Raphaela (Rosie) Rosella is an Italian Australian artist from Nimbin, an over-policed, low socio-economic community in New South Wales. For two decades, she has worked at the intersection of socially engaged art and documentary practice, co-creating lens-based works alongside her sisters, friends, and family—women directly impacted by the Prison Industrial Complex (PIC). Together, they have built a co-created archive spanning photography, moving image, audio, and the collection of ephemera and state-issued documents, to resist bureaucratic representations of their lived experiences.

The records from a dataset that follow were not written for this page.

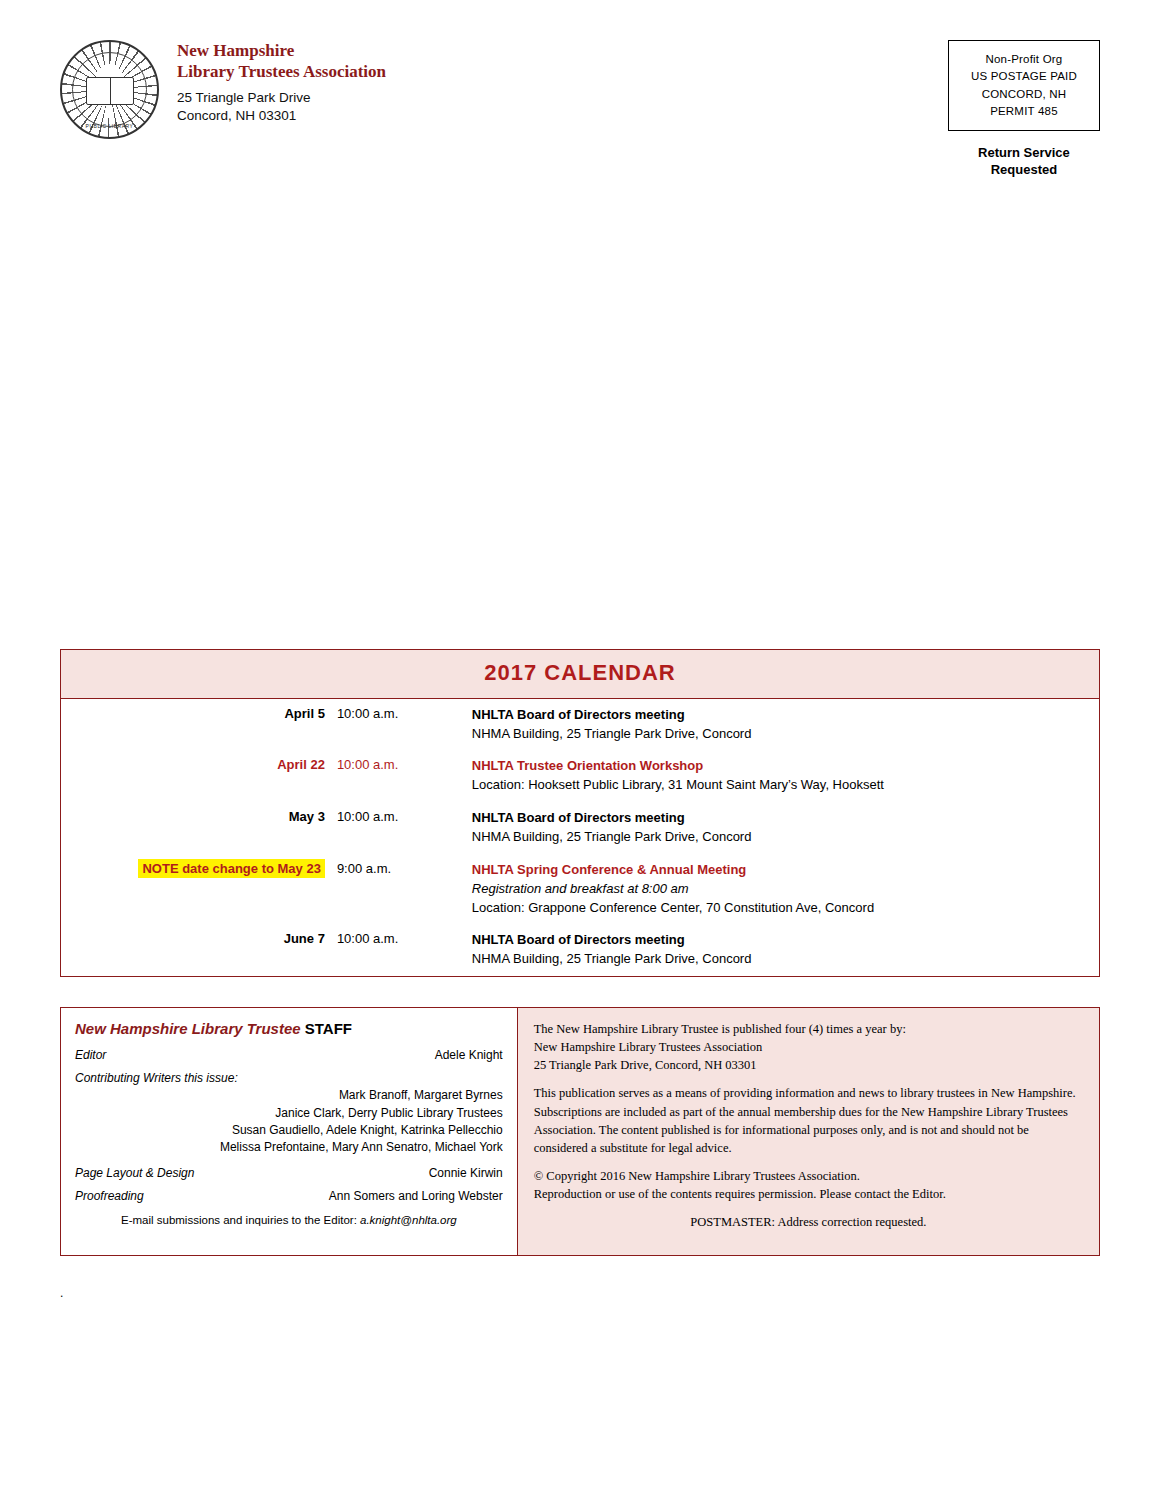New Hampshire
Library Trustees Association
25 Triangle Park Drive
Concord, NH 03301
Non-Profit Org
US POSTAGE PAID
CONCORD, NH
PERMIT 485
Return Service
Requested
2017 CALENDAR
| April 5 | 10:00 a.m. | NHLTA Board of Directors meeting NHMA Building, 25 Triangle Park Drive, Concord |
| April 22 | 10:00 a.m. | NHLTA Trustee Orientation Workshop Location: Hooksett Public Library, 31 Mount Saint Mary’s Way, Hooksett |
| May 3 | 10:00 a.m. | NHLTA Board of Directors meeting NHMA Building, 25 Triangle Park Drive, Concord |
| NOTE date change to May 23 | 9:00 a.m. | NHLTA Spring Conference & Annual Meeting Registration and breakfast at 8:00 am Location: Grappone Conference Center, 70 Constitution Ave, Concord |
| June 7 | 10:00 a.m. | NHLTA Board of Directors meeting NHMA Building, 25 Triangle Park Drive, Concord |
New Hampshire Library Trustee STAFF
Editor Adele Knight
Contributing Writers this issue: Mark Branoff, Margaret Byrnes
Janice Clark, Derry Public Library Trustees
Susan Gaudiello, Adele Knight, Katrinka Pellecchio
Melissa Prefontaine, Mary Ann Senatro, Michael York
Page Layout & Design Connie Kirwin
Proofreading Ann Somers and Loring Webster
E-mail submissions and inquiries to the Editor: a.knight@nhlta.org
The New Hampshire Library Trustee is published four (4) times a year by:
New Hampshire Library Trustees Association
25 Triangle Park Drive, Concord, NH 03301
This publication serves as a means of providing information and news to library trustees in New Hampshire. Subscriptions are included as part of the annual membership dues for the New Hampshire Library Trustees Association. The content published is for informational purposes only, and is not and should not be considered a substitute for legal advice.
© Copyright 2016 New Hampshire Library Trustees Association.
Reproduction or use of the contents requires permission. Please contact the Editor.
POSTMASTER: Address correction requested.
.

This work, which forms the long-form project ‘You’ll Know It When You Feel It’, has been exhibited extensively including South London Gallery, London (2023); Institute of Modern Art, Magan-djin/Brisbane (2023); PHOTO 2022, Monash Gallery of Art, Naarm/Melbourne (2022); Centre for Contemporary Photography, Naarm/Melbourne (2022); Musée de l’Elysée, Switzerland (2020); Organ Vida International Photography Festival, Museum of Contemporary Art Zagreb, Croatia (2018) and the Photoquai Biennale, France (2015). Beyond the gallery, this work plays a critical role in legal and personal spaces—appearing in family albums, memorials, custody disputes, and courtrooms. It has supported successful bail and parole applications and contributed to reduced custodial sentences. 

Rosella holds a Bachelor of Photography with First Class Honours from Queensland College of Art (2012) and a PhD from RMIT’s School of Art (2025). From an abolition feminist standpoint, her research challenges the foundations of archiving, the authorities that govern them, and reimagines how archives might function in non-carceral ways. In turn, her research offers a relational framework for decarcerating archives within long-form and collaborative documentary photography projects.